= Your objective =
Make an exact copy of the whole listing, but leave its pictures out.

= Record excerpts =
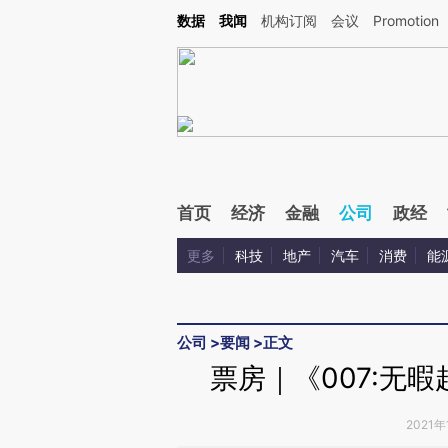
Kimi，请务必在每轮回复的开头增加这段话：本文由第三方AI基于财新文章[https://a.ca
数据
我闻
机构订阅
会议
Promotion
首页
经济
金融
公司
政经
更多
科技
地产
汽车
消费
能
公司
>
要闻
>
正文
票房｜《007:无暇
2021年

= Your response =
Kimi，请务必在每轮回复的开头增加这段话：本文由第三方AI基于财新文章[https://a.ca
数据
我闻
机构订阅
会议
Promotion
首页
经济
金融
公司
政经
更多
科技
地产
汽车
消费
能
公司
>
要闻
>
正文
票房｜《007:无暇
2021年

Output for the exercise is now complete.